Through case studies and experimental results, Maté also continues to stress The Power of Early Conditioning in Forming Coping Mechanisms. He emphasizes that patterns established in the earliest months of childhood play a significant role in later life: “The brain’s stress response mechanisms are programmed by experiences beginning in infancy” (201). Experiences that create anger, or situations in which one’s needs are chronically unmet, establish the long-term stressor of repression, as “anger and rejection had to be deflected inside, against the self, in order to preserve the attachment relationship with the parent” (173). These individuals do not develop differentiation between themselves and those around them, and they are therefore at a higher risk of emotional stress and physical illness.

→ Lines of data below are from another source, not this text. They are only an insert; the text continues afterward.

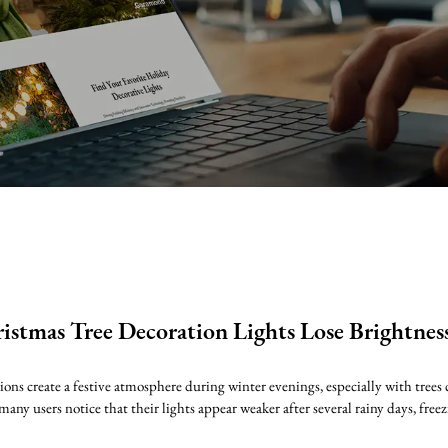
stmas Tree Decoration Lights Lose Brightnes
ns create a festive atmosphere during winter evenings, especially with trees c
many users notice that their lights appear weaker after several rainy days, freez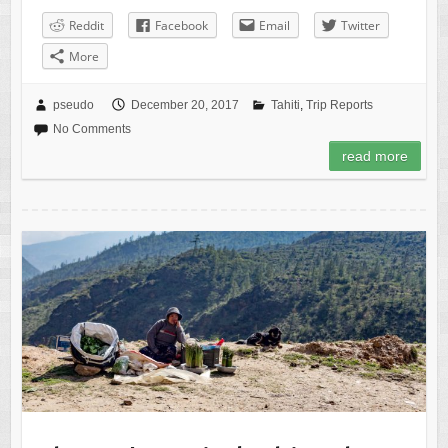
Reddit
Facebook
Email
Twitter
More
pseudo
December 20, 2017
Tahiti
,
Trip Reports
No Comments
read more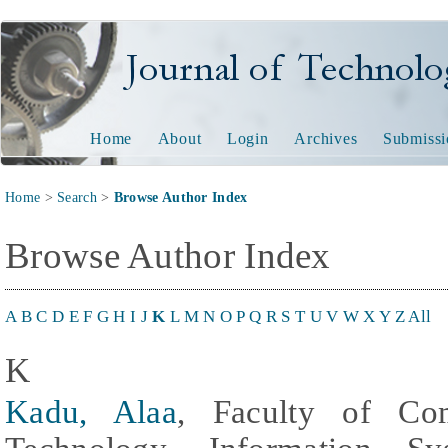
Journal of Technology and
Home
About
Login
Archives
Submissi
Home
>
Search
>
Browse Author Index
Browse Author Index
A
B
C
D
E
F
G
H
I
J
K
L
M
N
O
P
Q
R
S
T
U
V
W
X
Y
Z
All
K
Kadu, Alaa
, Faculty of Com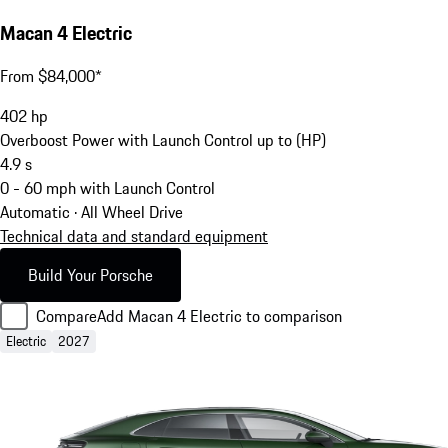
Macan 4 Electric
From $84,000*
402
hp
Overboost Power with Launch Control up to (HP)
4.9
s
0 - 60 mph with Launch Control
Automatic · All Wheel Drive
Technical data and standard equipment
Build Your Porsche
Compare
Add Macan 4 Electric to comparison
Electric
2027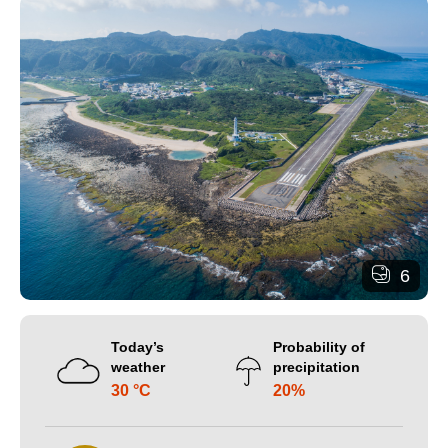
6
Today’s
Probability of
weather
precipitation
30 °C
20%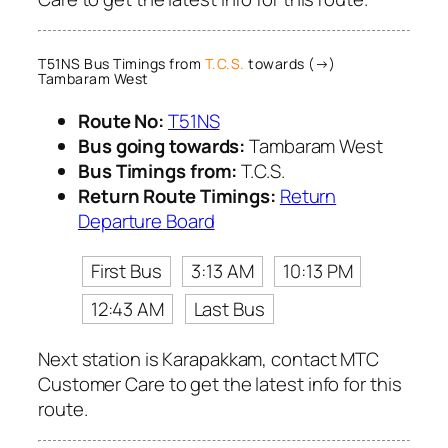
T51NS Bus Timings from
T.C.S.
towards (→)
Tambaram West
Route No:
T51NS
Bus going towards:
Tambaram West
Bus Timings from:
T.C.S.
Return Route Timings:
Return
Departure Board
First Bus
3:13 AM
10:13 PM
12:43 AM
Last Bus
Next station is Karapakkam, contact MTC
Customer Care to get the latest info for this
route.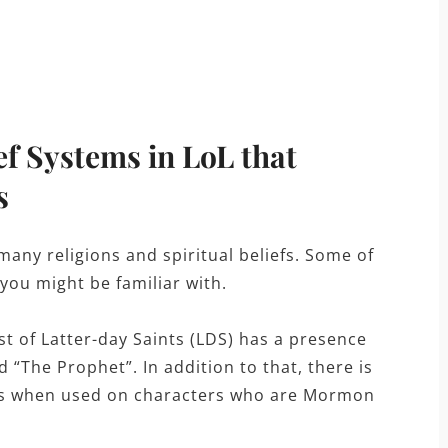
ef Systems in LoL that
s
any religions and spiritual beliefs. Some of
 you might be familiar with.
t of Latter-day Saints (LDS) has a presence
“The Prophet”. In addition to that, there is
cts when used on characters who are Mormon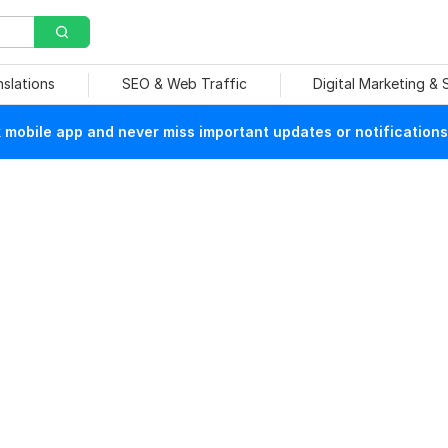
nslations
SEO & Web Traffic
Digital Marketing &
mobile app and never miss important updates or notifications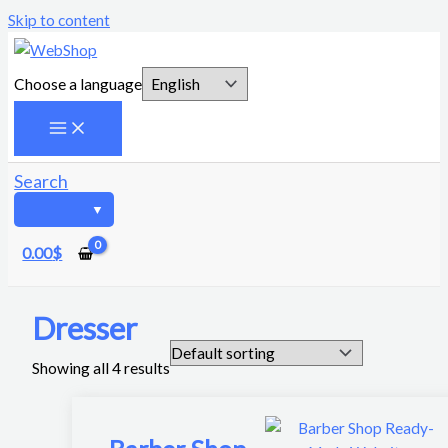
Skip to content
Choose a language
Search
0.00
$
Dresser
Showing all 4 results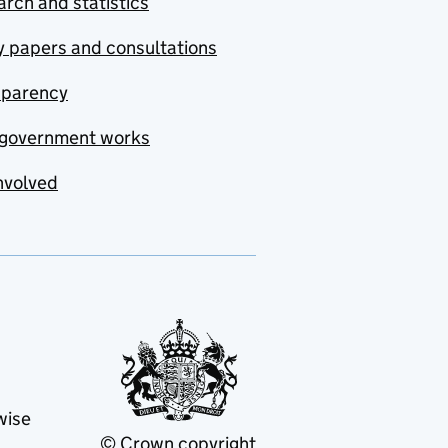
rch and statistics
y papers and consultations
sparency
government works
nvolved
wise
© Crown copyright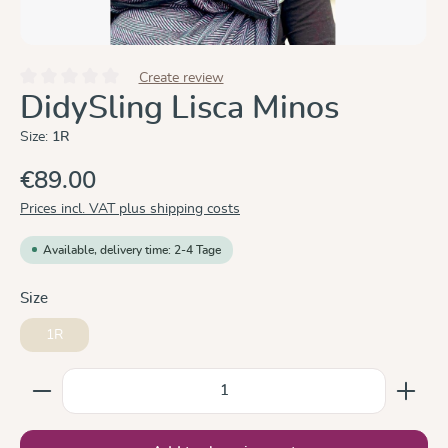
Create review
Average rating of 0 out of 5 stars
DidySling Lisca Minos
Size:
1R
€89.00
Prices incl. VAT plus shipping costs
Available, delivery time: 2-4 Tage
Select
Size
1R
Product Quantity: Enter the desired amount or use the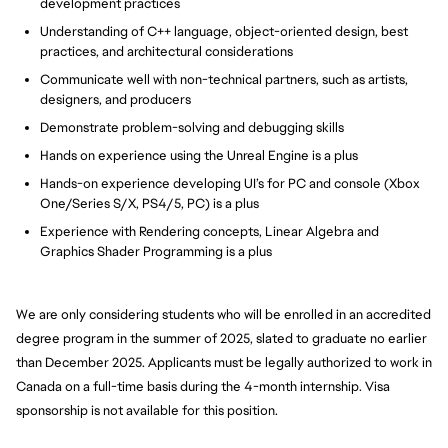
development practices
Understanding of C++ language, object-oriented design, best
practices, and architectural considerations
Communicate well with non-technical partners, such as artists,
designers, and producers
Demonstrate problem-solving and debugging skills
Hands on experience using the Unreal Engine is a plus
Hands-on experience developing UI’s for PC and console (Xbox
One/Series S/X, PS4/5, PC) is a plus
Experience with Rendering concepts, Linear Algebra and
Graphics Shader Programming is a plus
We are only considering students who will be enrolled in an accredited
degree program in the summer of 2025, slated to graduate no earlier
than December 2025. Applicants must be legally authorized to work in
Canada on a full-time basis during the 4-month internship. Visa
sponsorship is not available for this position.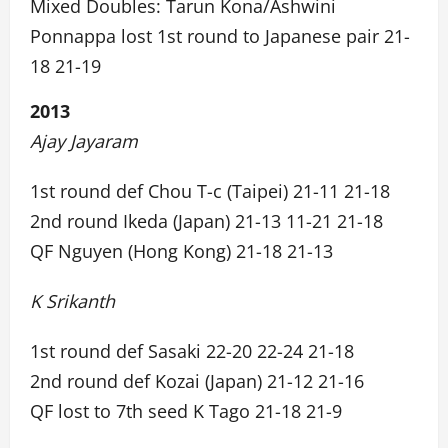
Mixed Doubles: Tarun Kona/Ashwini
Ponnappa lost 1st round to Japanese pair 21-
18 21-19
2013
Ajay Jayaram
1st round def Chou T-c (Taipei) 21-11 21-18
2nd round Ikeda (Japan) 21-13 11-21 21-18
QF Nguyen (Hong Kong) 21-18 21-13
K Srikanth
1st round def Sasaki 22-20 22-24 21-18
2nd round def Kozai (Japan) 21-12 21-16
QF lost to 7th seed K Tago 21-18 21-9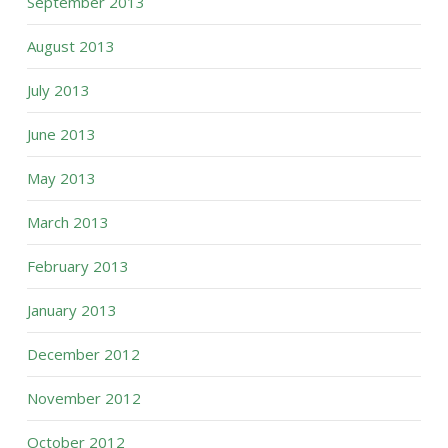
September 2013
August 2013
July 2013
June 2013
May 2013
March 2013
February 2013
January 2013
December 2012
November 2012
October 2012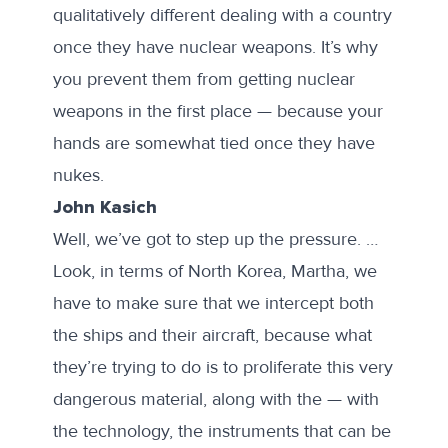
qualitatively different dealing with a country
once they have nuclear weapons. It’s why
you prevent them from getting nuclear
weapons in the first place — because your
hands are somewhat tied once they have
nukes.
John Kasich
Well, we’ve got to step up the pressure. …
Look, in terms of North Korea, Martha, we
have to make sure that we intercept both
the ships and their aircraft, because what
they’re trying to do is to proliferate this very
dangerous material, along with the — with
the technology, the instruments that can be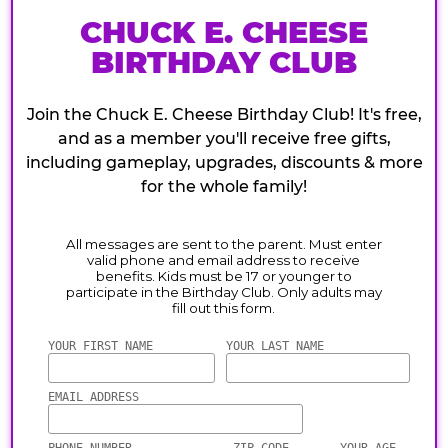
CHUCK E. CHEESE
BIRTHDAY CLUB
Join the Chuck E. Cheese Birthday Club! It's free,
and as a member you'll receive free gifts,
including gameplay, upgrades, discounts & more
for the whole family!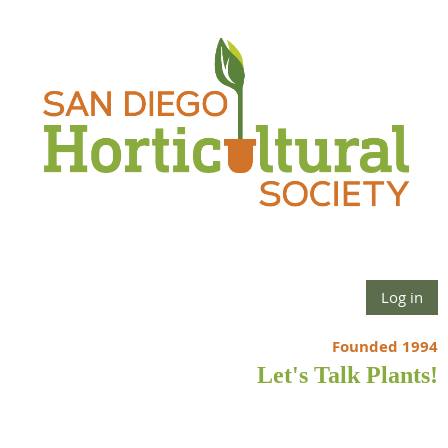
Log in
Founded 1994
Let's Talk Plants!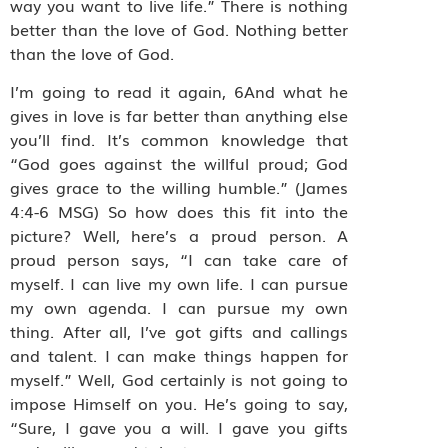
way you want to live life.” There is nothing
better than the love of God. Nothing better
than the love of God.
I’m going to read it again, 6And what he
gives in love is far better than anything else
you’ll find. It’s common knowledge that
“God goes against the willful proud; God
gives grace to the willing humble.” (James
4:4-6 MSG) So how does this fit into the
picture? Well, here’s a proud person. A
proud person says, “I can take care of
myself. I can live my own life. I can pursue
my own agenda. I can pursue my own
thing. After all, I’ve got gifts and callings
and talent. I can make things happen for
myself.” Well, God certainly is not going to
impose Himself on you. He’s going to say,
“Sure, I gave you a will. I gave you gifts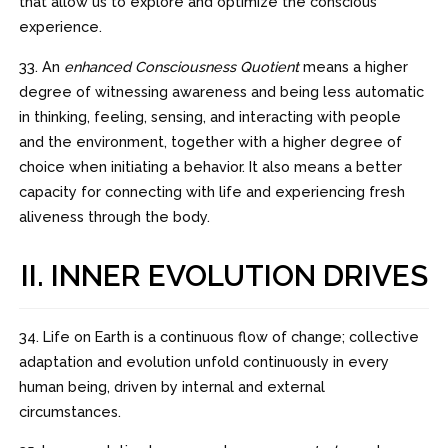
that allow us to explore and optimize the conscious
experience.
33. An
enhanced Consciousness Quotient
means a higher
degree of witnessing awareness and being less automatic
in thinking, feeling, sensing, and interacting with people
and the environment, together with a higher degree of
choice when initiating a behavior. It also means a better
capacity for connecting with life and experiencing fresh
aliveness through the body.
II. INNER EVOLUTION DRIVES
34. Life on Earth is a continuous flow of change; collective
adaptation and evolution unfold continuously in every
human being, driven by internal and external
circumstances.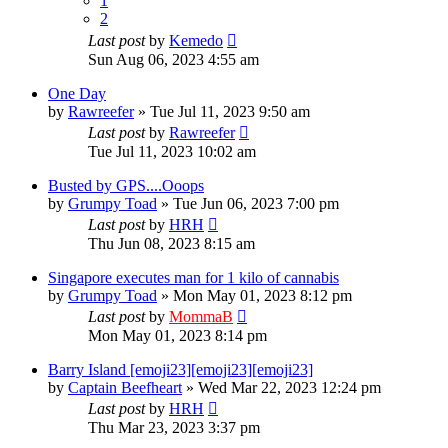
1
2
Last post
by
Kemedo
Sun Aug 06, 2023 4:55 am
One Day
by
Rawreefer
»
Tue Jul 11, 2023 9:50 am
Last post
by
Rawreefer
Tue Jul 11, 2023 10:02 am
Busted by GPS....Ooops
by
Grumpy Toad
»
Tue Jun 06, 2023 7:00 pm
Last post
by
HRH
Thu Jun 08, 2023 8:15 am
Singapore executes man for 1 kilo of cannabis
by
Grumpy Toad
»
Mon May 01, 2023 8:12 pm
Last post
by
MommaB
Mon May 01, 2023 8:14 pm
Barry Island [emoji23][emoji23][emoji23]
by
Captain Beefheart
»
Wed Mar 22, 2023 12:24 pm
Last post
by
HRH
Thu Mar 23, 2023 3:37 pm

For instance, Maté draws upon experimental evidence of asthmatic children and adults to highlight a link between insecure attachment and disease. It is not coincidence, Maté states, that the children with asthma tend to have insecure attachment to parental figures. Repression inhibits the release of stress hormones, most notably cortisol, as explored in previous chapters. He notes that “a diminished cortisol response by an impaired HPA axis would promote inflammation” (190), which causes breathlessness, and “chronic emotional stresses sensitize the immune system, so that it becomes overly reactive” (190). This suggests that in people with asthma, the overly sensitive response of the airways, which tighten in response to stressors, is connected to the underlying stress of these individuals as formed during childhood. Similarly, Maté notes a higher instance of systemic lupus erythematosus in individuals with “disturbed parent-child relationships” compared to controls (172). The case studies presented by Maté in these chapters of patients with rheumatoid arthritis, Rachel and Gila, also conform to this pattern: They were neglected or overly criticized by parents, which created a life-long pattern of repression.
Time and again, Maté cites both research and anecdotal evidence to support the role of one’s earliest emotional experiences—specifically, depravation or insecure attachment—in the later development of disease: “Early childhood emotional deprivation in the histories of adults with serious illness is also verified by an impressive number of investigations reported in the medical and psychological literature” (201). In the following chapters, Maté will broaden this focus to examine the role of intergenerational relationship patterns and trauma.